Friday, October 10, 2014

“Useless slaughter”: believers and the Holy See during the First World War


Vatican City, 10 October 2014 (VIS) – A press conference was held yesterday at 11 a.m. in the Holy Press Office to present the International Congress “Useless Slaughter: Catholics and the Holy See in the First World War”, organised by the Pontifical Council for Historical Sciences. The speakers were Fr. Bernard Ardura, O. Praem., president of the Pontifical Council for Historical Sciences and Professor Roberto Morozzo della Rocca of the “Roma Tre” University.

“The initiative of the Pontifical Committee of Historical Sciences aims to bring together numerous specialists in the field, with the intention of offering a reinterpretation of the conflict not only seen but also experienced by believers, mostly Catholics but also Protestants and Orthodox – and more specifically for the Holy See that, at the time again without territory of its own, and therefore within the territory of Italy, involved in the conflict, sought as far as possible to safeguard its specific nature”.

The theme of the congress, “Useless Slaughter”, are two words that express the drama of the First World War.
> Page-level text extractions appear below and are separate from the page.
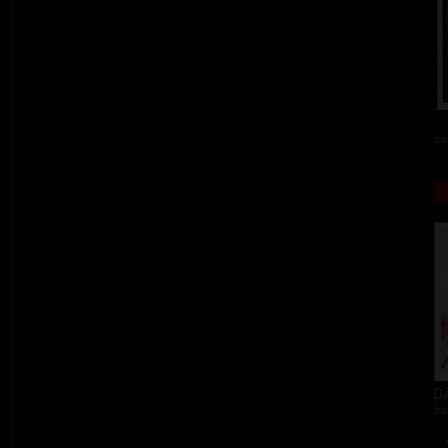
ba
Dá
ba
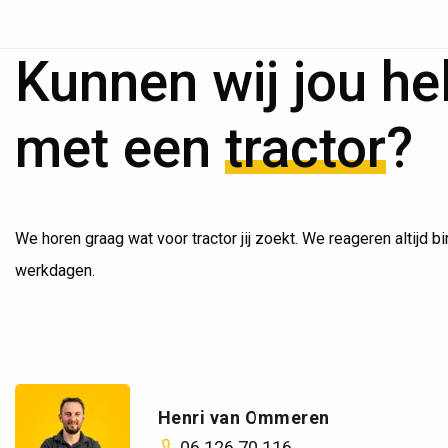
Kunnen wij jou he
met een
tractor
?
We horen graag wat voor tractor jij zoekt. We reageren altijd b
werkdagen.
Henri van Ommeren
06 126 70 116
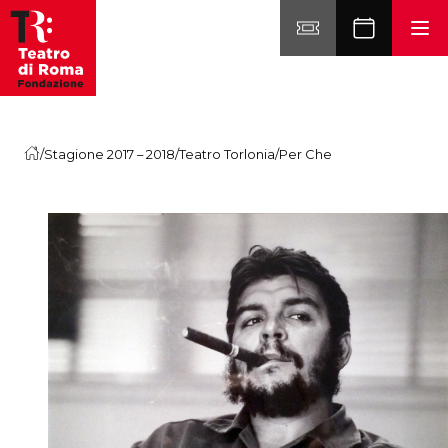
Vai al contenuto
/
Stagione 2017 – 2018
/
Teatro Torlonia
/
Per Che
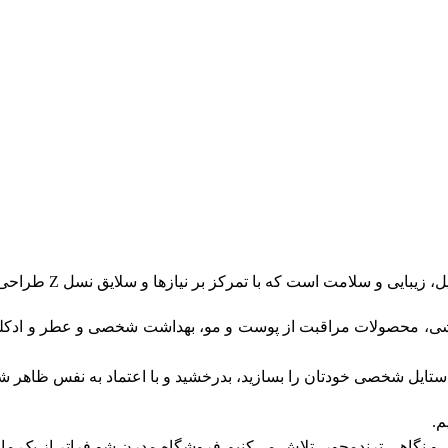
 و سلامت است که با تمرکز بر نیازها و سلایق نسل Z طراحی شده است.
شی، محصولات مراقبت از پوست و مو، بهداشت شخصی و عطر و ادکلن را ا
ایل شخصی خودتان را بسازید، بدرخشید و با اعتماد به‌ نفس ظاهر شو
م.
و نگاهی ترندمحور، تلاش می‌کنیم فروشگاه مدرن شو فراتر از یک مارک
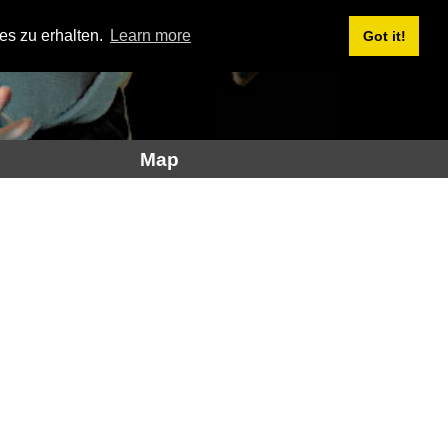
es zu erhalten.
Learn more
Got it!
Map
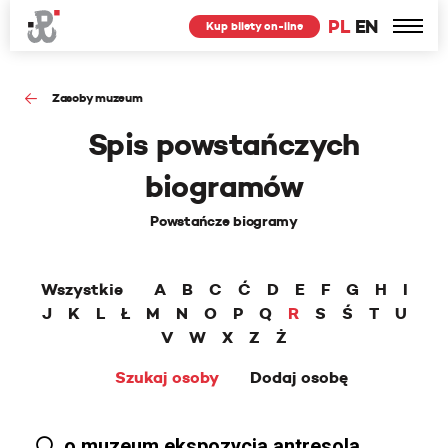
PL
EN
Kup bilety on-line
Zasoby muzeum
Spis powstańczych
biogramów
Powstańcze biogramy
Wszystkie
A
B
C
Ć
D
E
F
G
H
I
J
K
L
Ł
M
N
O
P
Q
R
S
Ś
T
U
V
W
X
Z
Ż
Szukaj osoby
Dodaj osobę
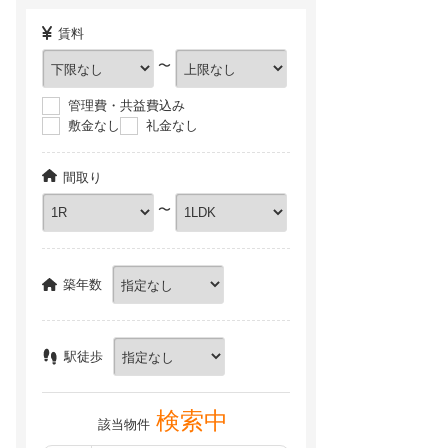
賃料
〜
管理費・共益費込み
敷金なし
礼金なし
間取り
〜
ガーデンヒルズ上ノ山２【1階】
CENT FORCE OKEHAZAMA【2階】
NEW
NEW
築年数
駅徒歩
検索中
該当物件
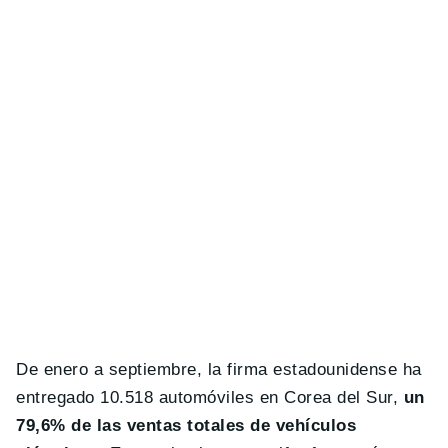
De enero a septiembre, la firma estadounidense ha
entregado 10.518 automóviles en Corea del Sur,
un
79,6% de las ventas totales de vehículos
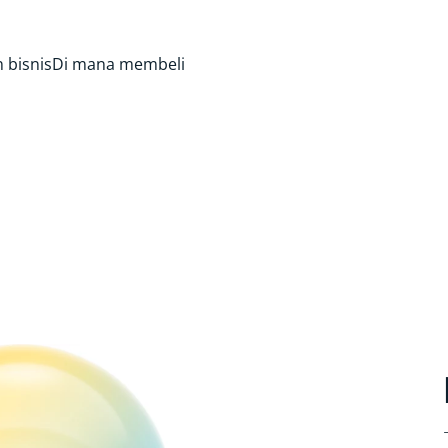
 bisnis
Di mana membeli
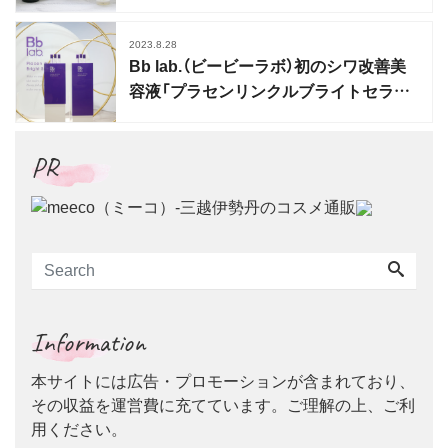
プラセンタ発売
2023.8.28
Bb lab.（ビービーラボ）初のシワ改善美
容液「プラセンリンクルブライトセラム」
誕生
PR
Information
本サイトには広告・プロモーションが含まれており、
その収益を運営費に充てています。ご理解の上、ご利
用ください。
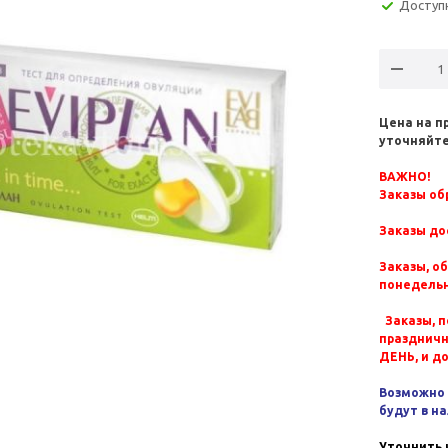
Доступ
Цена на п
уточняйте
ВАЖНО!
Заказы обр
Заказы до
Заказы, о
понедельн
Заказы, п
празднич
ДЕНЬ, и д
Возможно 
будут в н
Уточнить 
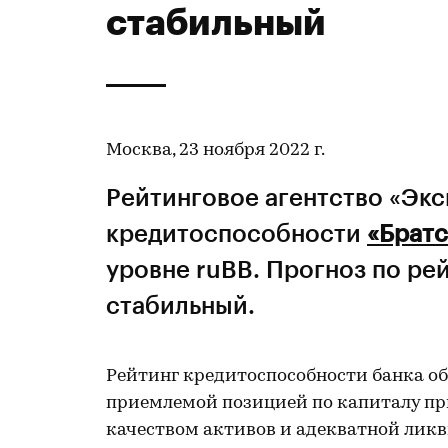
стабильный
Москва, 23 ноября 2022 г.
Рейтинговое агентство «Эк
кредитоспособности
«Брат
уровне ruBB. Прогноз по ре
стабильный.
Рейтинг кредитоспособности банка о
приемлемой позицией по капиталу пр
качеством активов и адекватной лик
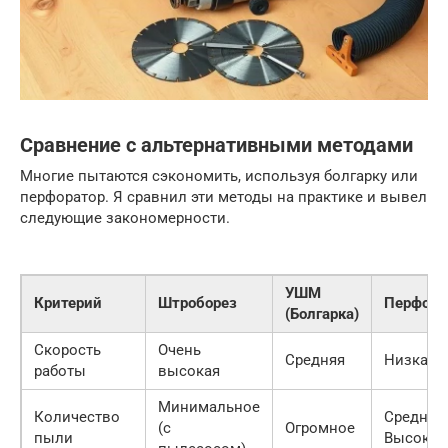
Сравнение с альтернативными методами
Многие пытаются сэкономить, используя болгарку или
перфоратор. Я сравнил эти методы на практике и вывел
следующие закономерности.
УШМ
Критерий
Штроборез
Перфора
(Болгарка)
Скорость
Очень
Средняя
Низкая
работы
высокая
Минимальное
Количество
Среднее
(с
Огромное
пыли
Высокое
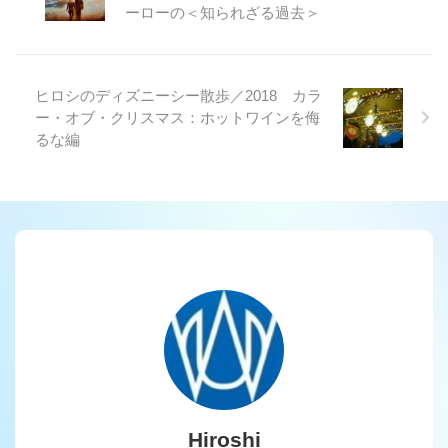
ーローの＜知られざる過去＞
ヒロシのディズニーシー散歩／2018 カラ
ー・オブ・クリスマス：ホットワインを侮
るな編
Hiroshi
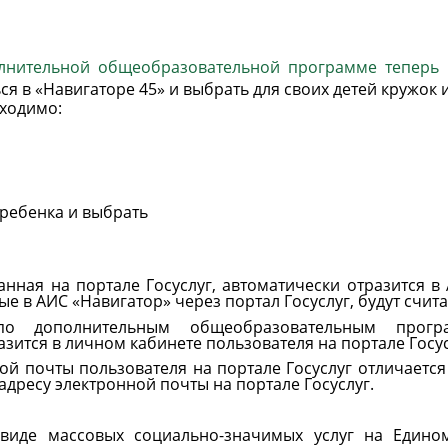
лнительной общеобразовательной программе теперь м
ся в «Навигаторе 45» и выбрать для своих детей кружок 
ходимо:
ребенка
и
выбрать
анная
на
портале
Госуслуг,
автоматически отразится в
ые в АИС
«
Навигатор»
через
портал
Госуслуг,
будут
счита
по
дополнительным
общеобразовательным прогр
азится в личном кабинете пользователя на
портале
Госу
ной
почты
пользователя
на
портале Госуслуг отличается
 адресу электронной почты на портале
Госуслуг.
виде массовых социально-значимых услуг на Едином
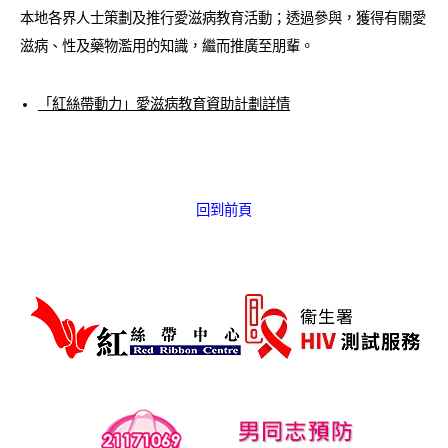
愛滋病呈報表格
本地各界人士策劃及推行愛滋病教育活動；透過參與，獲得有關愛
滋病、性及藥物濫用的知識，繼而推廣至朋輩。
其他
「紅絲帶動力」愛滋病教育資助計劃詳情
回到前頁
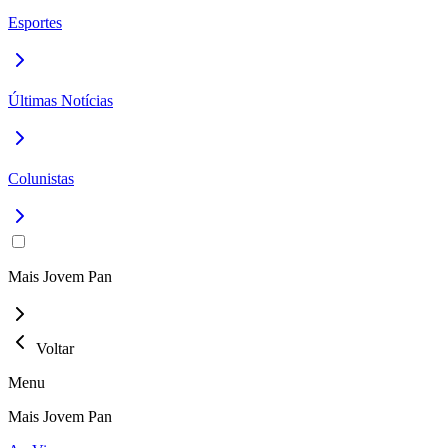
Esportes
Últimas Notícias
Colunistas
Mais Jovem Pan
Voltar
Menu
Mais Jovem Pan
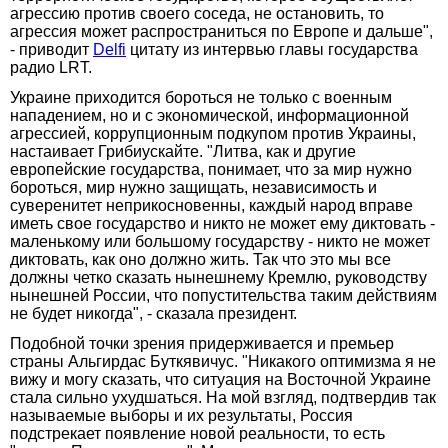
агрессию против своего соседа, не остановить, то
агрессия может распространиться по Европе и дальше",
- приводит
Delfi
цитату из интервью главы государства
радио LRT.
Украине приходится бороться не только с военным
нападением, но и с экономической, информационной
агрессией, коррупционным подкупом против Украины,
настаивает Грибиускайте. "Литва, как и другие
европейские государства, понимает, что за мир нужно
бороться, мир нужно защищать, независимость и
суверенитет неприкосновенны, каждый народ вправе
иметь свое государство и никто не может ему диктовать -
маленькому или большому государству - никто не может
диктовать, как оно должно жить. Так что это мы все
должны четко сказать нынешнему Кремлю, руководству
нынешней России, что попустительства таким действиям
не будет никогда", - сказала президент.
Подобной точки зрения придерживается и премьер
страны Альгирдас Буткявичус. "Никакого оптимизма я не
вижу и могу сказать, что ситуация на Восточной Украине
стала сильно ухудшаться. На мой взгляд, подтвердив так
называемые выборы и их результаты, Россия
подстрекает появление новой реальности, то есть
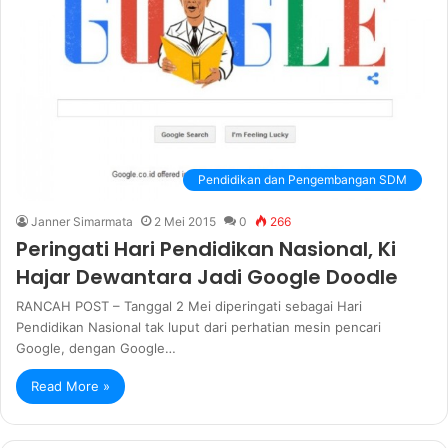
Pendidikan dan Pengembangan SDM
Janner Simarmata
2 Mei 2015
0
266
Peringati Hari Pendidikan Nasional, Ki
Hajar Dewantara Jadi Google Doodle
RANCAH POST – Tanggal 2 Mei diperingati sebagai Hari
Pendidikan Nasional tak luput dari perhatian mesin pencari
Google, dengan Google…
Read More »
One hundred years after the outbreak of the first world war, the Pontifical Committee for Historical Sciences, in collaboration with the Hungarian Academy in Rome and the Commission International d'Histoire et Etudes du Christianisme, have offered the opportunity to review the historiography with particular attention to the commitment of Catholics and the Holy See in the conflict.

Fr. Bernard Ardura explained that although the central theme of the meeting was Catholics and the Holy See in the First World War, the congress also includes interventions from various historians regarding States with predominantly Protestant or Orthodox citizens. It is hoped, he affirmed, that a second Congress will be held in 2018 on the consequences of the Treaty of Versailles which were, at least in part, at the origin of the Second World War and whose repercussions can still be felt at the dawn of the 21st century.